-- Text shown follows --

They said to do the job properly the post needed someone who was bi-lingual.
Current director Alun Davies rejected this and said management and leadership skills were more important.
A number of head teachers in the Myrddin, Taf and Emlyn areas of Carmarthenshire met on Monday night and voted unanimously to call for a Welsh-speaker.
Meirion Owen, the head of Myrddin County Primary School in Carmarthen, said: "We feel it's essential that the director of education should be fluent in Welsh and English and understands the social, cultural and linguistic nature of Carmarthenshire.
"It is an essential skill for the director to be able to communicate with head teachers, governors, staff, parents and pupils in the language in which they feel most confident.
"This cannot be deputised to a deputy in the department."
The head teachers' comments follow calls from the Welsh Language Board for the council to make Welsh an 'essential' requirement of the job.

-- Text shown concluded --

● **Work instructions**
A: Answer these questions from the article on the Carmarthenshire director of education post:
(i) In which three areas of Carmarthenshire did the head teachers who met on Monday night work?
(ii) Which school is Meirion Owen the head of?
(iii) Which body had called for Welsh to be an essential requirement of the job?
B: Go on with the article on the Carmarthenshire director of education post, picking up after its last sentence.

-- Supplied material follows --

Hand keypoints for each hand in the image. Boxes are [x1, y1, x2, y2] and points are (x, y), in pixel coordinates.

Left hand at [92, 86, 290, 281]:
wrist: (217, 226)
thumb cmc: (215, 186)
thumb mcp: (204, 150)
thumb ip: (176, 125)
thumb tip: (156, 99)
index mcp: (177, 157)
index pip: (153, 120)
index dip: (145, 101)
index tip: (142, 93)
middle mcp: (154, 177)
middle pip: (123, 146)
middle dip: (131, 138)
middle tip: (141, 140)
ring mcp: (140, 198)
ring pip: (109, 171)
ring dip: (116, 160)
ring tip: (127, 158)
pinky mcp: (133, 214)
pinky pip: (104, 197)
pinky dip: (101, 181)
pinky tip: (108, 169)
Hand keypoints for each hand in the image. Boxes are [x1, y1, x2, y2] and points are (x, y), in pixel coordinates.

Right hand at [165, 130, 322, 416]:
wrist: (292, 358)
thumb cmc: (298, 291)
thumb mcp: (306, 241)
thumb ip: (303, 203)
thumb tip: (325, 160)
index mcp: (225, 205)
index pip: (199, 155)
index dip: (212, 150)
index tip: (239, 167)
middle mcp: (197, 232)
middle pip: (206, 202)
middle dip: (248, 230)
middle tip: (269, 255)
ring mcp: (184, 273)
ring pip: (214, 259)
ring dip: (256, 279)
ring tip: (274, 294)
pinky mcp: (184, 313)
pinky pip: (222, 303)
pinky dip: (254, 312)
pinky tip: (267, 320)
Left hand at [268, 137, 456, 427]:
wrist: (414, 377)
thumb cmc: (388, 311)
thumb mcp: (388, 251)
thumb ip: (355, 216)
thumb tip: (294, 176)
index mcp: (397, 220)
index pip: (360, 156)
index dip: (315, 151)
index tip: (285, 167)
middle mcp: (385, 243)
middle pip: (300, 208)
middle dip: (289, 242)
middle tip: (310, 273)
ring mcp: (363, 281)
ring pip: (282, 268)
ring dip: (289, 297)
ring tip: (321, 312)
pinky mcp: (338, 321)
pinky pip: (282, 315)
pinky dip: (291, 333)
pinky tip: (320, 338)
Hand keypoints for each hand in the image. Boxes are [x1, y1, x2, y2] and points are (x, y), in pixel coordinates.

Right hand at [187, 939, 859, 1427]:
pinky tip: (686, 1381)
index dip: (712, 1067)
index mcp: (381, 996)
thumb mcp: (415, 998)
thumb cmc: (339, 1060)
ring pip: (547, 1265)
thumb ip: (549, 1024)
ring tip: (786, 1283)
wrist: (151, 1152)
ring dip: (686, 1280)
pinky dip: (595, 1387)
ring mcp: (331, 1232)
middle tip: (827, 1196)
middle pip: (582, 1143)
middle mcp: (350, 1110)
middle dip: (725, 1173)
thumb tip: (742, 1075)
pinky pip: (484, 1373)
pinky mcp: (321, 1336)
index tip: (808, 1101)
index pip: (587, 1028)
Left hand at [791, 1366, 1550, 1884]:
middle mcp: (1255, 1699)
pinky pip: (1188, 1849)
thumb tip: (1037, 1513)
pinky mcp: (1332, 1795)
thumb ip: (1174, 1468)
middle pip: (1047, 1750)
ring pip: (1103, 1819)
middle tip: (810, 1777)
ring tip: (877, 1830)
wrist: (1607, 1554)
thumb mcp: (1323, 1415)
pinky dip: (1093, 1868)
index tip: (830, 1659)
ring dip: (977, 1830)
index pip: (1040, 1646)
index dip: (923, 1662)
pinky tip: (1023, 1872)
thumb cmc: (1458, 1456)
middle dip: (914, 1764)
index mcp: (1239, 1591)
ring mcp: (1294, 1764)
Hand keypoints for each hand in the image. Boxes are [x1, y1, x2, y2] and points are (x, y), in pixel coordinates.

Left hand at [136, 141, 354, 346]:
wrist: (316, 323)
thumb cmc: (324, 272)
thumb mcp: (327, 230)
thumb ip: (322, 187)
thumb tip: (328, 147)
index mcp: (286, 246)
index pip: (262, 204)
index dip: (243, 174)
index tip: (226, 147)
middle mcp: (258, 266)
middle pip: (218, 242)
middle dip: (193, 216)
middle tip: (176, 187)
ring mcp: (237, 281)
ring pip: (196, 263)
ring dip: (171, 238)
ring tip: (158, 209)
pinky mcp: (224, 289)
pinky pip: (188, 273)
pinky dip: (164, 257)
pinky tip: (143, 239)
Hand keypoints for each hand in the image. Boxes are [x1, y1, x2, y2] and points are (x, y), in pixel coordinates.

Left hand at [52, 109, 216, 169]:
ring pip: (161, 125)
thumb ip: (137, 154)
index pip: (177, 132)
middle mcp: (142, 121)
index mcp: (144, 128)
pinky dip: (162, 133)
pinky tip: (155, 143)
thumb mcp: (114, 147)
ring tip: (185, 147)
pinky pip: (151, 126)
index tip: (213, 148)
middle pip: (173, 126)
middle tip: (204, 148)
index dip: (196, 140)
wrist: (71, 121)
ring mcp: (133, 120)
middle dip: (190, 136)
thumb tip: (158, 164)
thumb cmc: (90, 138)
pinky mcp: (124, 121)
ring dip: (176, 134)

-- Supplied material concluded --

● **Outputs for the tasks**
A:
(i) Myrddin, Taf and Emlyn
(ii) Myrddin County Primary School in Carmarthen
(iii) The Welsh Language Board

B:
But Mr Davies, a Welsh-speaker who has held the post for three years, said other skills were more important.
"The main requirements of the post are leadership and management skills," he said.
"The requirements and demands of all posts in local government change over time.
"I have recommended to the council my vision for the way forward into the 21st Century for the education service.
"It will now need implementation, and in my view, language skills are not the most important factor in delivering the modernisation of the provision."